Hello, PADOH? Too many people in the Hometown area are sick. If you don't believe me, ask the doctors. Ask the pharmacists. Ask the oncologists. There's something wrong there. When are you going to stop fiddling with statistics and do something to help people? In tiny little Still Creek alone, three people are suffering from PV. Doesn't that set off alarm bells for you? And it's not just PV. When my father was dying of kidney cancer in 1998, three other men in that Hometown neighborhood - one next door to my family's house, one four doors away, the other five doors away - also were suffering from kidney cancer. They have all since died. Within a few doors of my family's home, there have been at least two brain cancers, six breast cancers, an intestinal cancer, lung cancer, testicular cancer, three cases of Graves' disease, two Parkinson's disease, one rheumatoid arthritis, and one polymyositis, a rare autoimmune disorder in which the body attacks its own muscles. And have you heard about all the cases of multiple sclerosis in Hometown?
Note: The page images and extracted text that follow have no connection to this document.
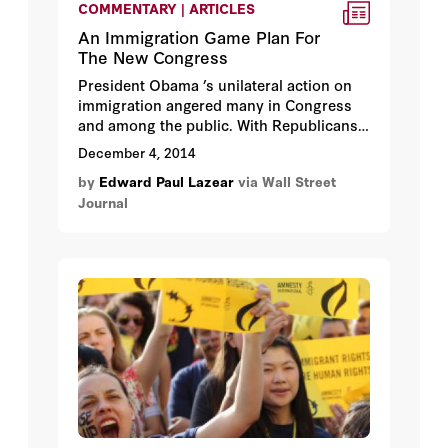
COMMENTARY | ARTICLES
An Immigration Game Plan For
The New Congress
President Obama ’s unilateral action on
immigration angered many in Congress
and among the public. With Republicans
taking control of Congress, it is tempting
December 4, 2014
to respond aggressively. Instead, a more
by
Edward Paul Lazear
via Wall Street
measured and constructive approach
Journal
would move the country forward and
address the concerns that the voters
expressed in the recent election.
Doesn't all that autoimmune illness in one small, rural community worry you? Don't you want to know what's happening there? Don't you think a door-to-door survey is in order to assess residents' health?

Or could it be that you don't really want to know what's going on? Could it be that you're seeking not the truth about Hometown's health but plausible deniability?

Because that's what it's starting to look like.